Records contained in a dataset:
=-=-=-=-=

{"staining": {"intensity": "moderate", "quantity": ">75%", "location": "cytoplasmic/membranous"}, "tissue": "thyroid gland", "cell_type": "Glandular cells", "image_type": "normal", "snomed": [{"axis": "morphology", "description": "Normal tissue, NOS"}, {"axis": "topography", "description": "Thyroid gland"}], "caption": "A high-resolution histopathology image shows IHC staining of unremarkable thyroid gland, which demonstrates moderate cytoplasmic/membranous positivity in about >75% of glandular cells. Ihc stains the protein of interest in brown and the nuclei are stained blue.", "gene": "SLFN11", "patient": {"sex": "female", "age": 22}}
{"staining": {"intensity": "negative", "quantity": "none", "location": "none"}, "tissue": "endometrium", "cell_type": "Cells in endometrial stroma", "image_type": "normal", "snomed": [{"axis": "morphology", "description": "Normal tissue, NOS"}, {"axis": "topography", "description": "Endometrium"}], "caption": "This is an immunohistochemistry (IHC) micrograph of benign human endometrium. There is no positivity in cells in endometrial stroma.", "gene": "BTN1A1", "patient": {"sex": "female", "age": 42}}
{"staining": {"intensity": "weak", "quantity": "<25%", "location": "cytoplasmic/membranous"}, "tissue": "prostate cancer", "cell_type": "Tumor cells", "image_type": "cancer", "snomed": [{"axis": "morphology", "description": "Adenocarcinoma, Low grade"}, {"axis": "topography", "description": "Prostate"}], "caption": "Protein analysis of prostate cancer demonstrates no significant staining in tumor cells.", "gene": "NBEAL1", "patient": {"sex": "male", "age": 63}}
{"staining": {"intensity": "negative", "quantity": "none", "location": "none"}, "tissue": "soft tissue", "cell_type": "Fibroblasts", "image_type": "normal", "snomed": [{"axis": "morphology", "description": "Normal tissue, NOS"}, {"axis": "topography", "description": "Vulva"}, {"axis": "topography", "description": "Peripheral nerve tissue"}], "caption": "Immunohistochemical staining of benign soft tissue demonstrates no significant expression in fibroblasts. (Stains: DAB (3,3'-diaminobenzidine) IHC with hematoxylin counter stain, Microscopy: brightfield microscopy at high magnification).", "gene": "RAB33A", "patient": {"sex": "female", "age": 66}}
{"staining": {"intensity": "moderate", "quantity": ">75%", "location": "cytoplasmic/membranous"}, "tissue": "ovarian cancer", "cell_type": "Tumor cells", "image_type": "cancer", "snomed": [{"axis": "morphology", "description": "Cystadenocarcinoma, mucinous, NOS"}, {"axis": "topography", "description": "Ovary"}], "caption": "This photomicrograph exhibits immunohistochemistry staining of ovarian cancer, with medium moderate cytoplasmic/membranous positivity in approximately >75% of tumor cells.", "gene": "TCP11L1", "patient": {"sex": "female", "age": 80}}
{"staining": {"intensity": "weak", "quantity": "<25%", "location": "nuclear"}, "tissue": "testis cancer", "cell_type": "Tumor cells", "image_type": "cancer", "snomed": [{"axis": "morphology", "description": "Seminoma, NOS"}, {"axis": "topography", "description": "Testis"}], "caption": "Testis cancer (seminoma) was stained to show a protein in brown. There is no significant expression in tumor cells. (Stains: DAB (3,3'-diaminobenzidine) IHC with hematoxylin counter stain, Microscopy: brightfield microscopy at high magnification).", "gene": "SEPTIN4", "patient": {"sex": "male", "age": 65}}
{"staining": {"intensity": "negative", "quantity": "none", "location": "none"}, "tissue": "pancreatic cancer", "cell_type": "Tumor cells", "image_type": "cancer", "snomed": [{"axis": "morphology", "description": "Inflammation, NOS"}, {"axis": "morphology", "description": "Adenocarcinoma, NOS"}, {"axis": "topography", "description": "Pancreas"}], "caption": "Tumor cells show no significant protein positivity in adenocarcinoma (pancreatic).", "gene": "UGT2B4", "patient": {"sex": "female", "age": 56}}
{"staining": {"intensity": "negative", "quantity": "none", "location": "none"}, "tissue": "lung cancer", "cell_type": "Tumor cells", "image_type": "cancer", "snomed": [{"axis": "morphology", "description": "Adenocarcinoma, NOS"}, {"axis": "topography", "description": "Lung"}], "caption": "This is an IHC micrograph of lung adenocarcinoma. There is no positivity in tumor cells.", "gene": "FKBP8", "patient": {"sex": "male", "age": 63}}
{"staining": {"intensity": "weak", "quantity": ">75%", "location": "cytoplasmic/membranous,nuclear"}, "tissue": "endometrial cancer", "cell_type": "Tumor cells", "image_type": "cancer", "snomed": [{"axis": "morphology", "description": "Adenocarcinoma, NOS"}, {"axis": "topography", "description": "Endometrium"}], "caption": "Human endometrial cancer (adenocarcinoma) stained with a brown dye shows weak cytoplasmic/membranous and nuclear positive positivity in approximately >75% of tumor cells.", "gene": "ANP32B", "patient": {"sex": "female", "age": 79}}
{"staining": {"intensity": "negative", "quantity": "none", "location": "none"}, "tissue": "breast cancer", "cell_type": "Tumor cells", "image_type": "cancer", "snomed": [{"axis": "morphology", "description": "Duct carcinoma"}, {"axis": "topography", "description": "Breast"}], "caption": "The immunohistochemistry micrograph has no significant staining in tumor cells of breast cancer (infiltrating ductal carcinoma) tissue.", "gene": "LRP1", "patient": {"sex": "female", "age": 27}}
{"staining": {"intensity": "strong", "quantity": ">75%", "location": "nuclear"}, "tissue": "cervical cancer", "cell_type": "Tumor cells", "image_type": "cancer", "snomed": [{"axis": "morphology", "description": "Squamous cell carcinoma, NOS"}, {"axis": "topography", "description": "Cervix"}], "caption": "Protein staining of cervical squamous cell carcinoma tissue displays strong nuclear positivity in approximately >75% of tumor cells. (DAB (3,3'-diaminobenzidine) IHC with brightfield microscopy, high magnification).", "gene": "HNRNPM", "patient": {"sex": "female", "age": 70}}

=-=-=-=-=

**Exercise directions**
From the first line to the last, copy the records exactly as they appear above.

**Written answer**
{"staining": {"intensity": "moderate", "quantity": ">75%", "location": "cytoplasmic/membranous"}, "tissue": "thyroid gland", "cell_type": "Glandular cells", "image_type": "normal", "snomed": [{"axis": "morphology", "description": "Normal tissue, NOS"}, {"axis": "topography", "description": "Thyroid gland"}], "caption": "A high-resolution histopathology image shows IHC staining of unremarkable thyroid gland, which demonstrates moderate cytoplasmic/membranous positivity in about >75% of glandular cells. Ihc stains the protein of interest in brown and the nuclei are stained blue.", "gene": "SLFN11", "patient": {"sex": "female", "age": 22}}
{"staining": {"intensity": "negative", "quantity": "none", "location": "none"}, "tissue": "endometrium", "cell_type": "Cells in endometrial stroma", "image_type": "normal", "snomed": [{"axis": "morphology", "description": "Normal tissue, NOS"}, {"axis": "topography", "description": "Endometrium"}], "caption": "This is an immunohistochemistry (IHC) micrograph of benign human endometrium. There is no positivity in cells in endometrial stroma.", "gene": "BTN1A1", "patient": {"sex": "female", "age": 42}}
{"staining": {"intensity": "weak", "quantity": "<25%", "location": "cytoplasmic/membranous"}, "tissue": "prostate cancer", "cell_type": "Tumor cells", "image_type": "cancer", "snomed": [{"axis": "morphology", "description": "Adenocarcinoma, Low grade"}, {"axis": "topography", "description": "Prostate"}], "caption": "Protein analysis of prostate cancer demonstrates no significant staining in tumor cells.", "gene": "NBEAL1", "patient": {"sex": "male", "age": 63}}
{"staining": {"intensity": "negative", "quantity": "none", "location": "none"}, "tissue": "soft tissue", "cell_type": "Fibroblasts", "image_type": "normal", "snomed": [{"axis": "morphology", "description": "Normal tissue, NOS"}, {"axis": "topography", "description": "Vulva"}, {"axis": "topography", "description": "Peripheral nerve tissue"}], "caption": "Immunohistochemical staining of benign soft tissue demonstrates no significant expression in fibroblasts. (Stains: DAB (3,3'-diaminobenzidine) IHC with hematoxylin counter stain, Microscopy: brightfield microscopy at high magnification).", "gene": "RAB33A", "patient": {"sex": "female", "age": 66}}
{"staining": {"intensity": "moderate", "quantity": ">75%", "location": "cytoplasmic/membranous"}, "tissue": "ovarian cancer", "cell_type": "Tumor cells", "image_type": "cancer", "snomed": [{"axis": "morphology", "description": "Cystadenocarcinoma, mucinous, NOS"}, {"axis": "topography", "description": "Ovary"}], "caption": "This photomicrograph exhibits immunohistochemistry staining of ovarian cancer, with medium moderate cytoplasmic/membranous positivity in approximately >75% of tumor cells.", "gene": "TCP11L1", "patient": {"sex": "female", "age": 80}}
{"staining": {"intensity": "weak", "quantity": "<25%", "location": "nuclear"}, "tissue": "testis cancer", "cell_type": "Tumor cells", "image_type": "cancer", "snomed": [{"axis": "morphology", "description": "Seminoma, NOS"}, {"axis": "topography", "description": "Testis"}], "caption": "Testis cancer (seminoma) was stained to show a protein in brown. There is no significant expression in tumor cells. (Stains: DAB (3,3'-diaminobenzidine) IHC with hematoxylin counter stain, Microscopy: brightfield microscopy at high magnification).", "gene": "SEPTIN4", "patient": {"sex": "male", "age": 65}}
{"staining": {"intensity": "negative", "quantity": "none", "location": "none"}, "tissue": "pancreatic cancer", "cell_type": "Tumor cells", "image_type": "cancer", "snomed": [{"axis": "morphology", "description": "Inflammation, NOS"}, {"axis": "morphology", "description": "Adenocarcinoma, NOS"}, {"axis": "topography", "description": "Pancreas"}], "caption": "Tumor cells show no significant protein positivity in adenocarcinoma (pancreatic).", "gene": "UGT2B4", "patient": {"sex": "female", "age": 56}}
{"staining": {"intensity": "negative", "quantity": "none", "location": "none"}, "tissue": "lung cancer", "cell_type": "Tumor cells", "image_type": "cancer", "snomed": [{"axis": "morphology", "description": "Adenocarcinoma, NOS"}, {"axis": "topography", "description": "Lung"}], "caption": "This is an IHC micrograph of lung adenocarcinoma. There is no positivity in tumor cells.", "gene": "FKBP8", "patient": {"sex": "male", "age": 63}}
{"staining": {"intensity": "weak", "quantity": ">75%", "location": "cytoplasmic/membranous,nuclear"}, "tissue": "endometrial cancer", "cell_type": "Tumor cells", "image_type": "cancer", "snomed": [{"axis": "morphology", "description": "Adenocarcinoma, NOS"}, {"axis": "topography", "description": "Endometrium"}], "caption": "Human endometrial cancer (adenocarcinoma) stained with a brown dye shows weak cytoplasmic/membranous and nuclear positive positivity in approximately >75% of tumor cells.", "gene": "ANP32B", "patient": {"sex": "female", "age": 79}}
{"staining": {"intensity": "negative", "quantity": "none", "location": "none"}, "tissue": "breast cancer", "cell_type": "Tumor cells", "image_type": "cancer", "snomed": [{"axis": "morphology", "description": "Duct carcinoma"}, {"axis": "topography", "description": "Breast"}], "caption": "The immunohistochemistry micrograph has no significant staining in tumor cells of breast cancer (infiltrating ductal carcinoma) tissue.", "gene": "LRP1", "patient": {"sex": "female", "age": 27}}
{"staining": {"intensity": "strong", "quantity": ">75%", "location": "nuclear"}, "tissue": "cervical cancer", "cell_type": "Tumor cells", "image_type": "cancer", "snomed": [{"axis": "morphology", "description": "Squamous cell carcinoma, NOS"}, {"axis": "topography", "description": "Cervix"}], "caption": "Protein staining of cervical squamous cell carcinoma tissue displays strong nuclear positivity in approximately >75% of tumor cells. (DAB (3,3'-diaminobenzidine) IHC with brightfield microscopy, high magnification).", "gene": "HNRNPM", "patient": {"sex": "female", "age": 70}}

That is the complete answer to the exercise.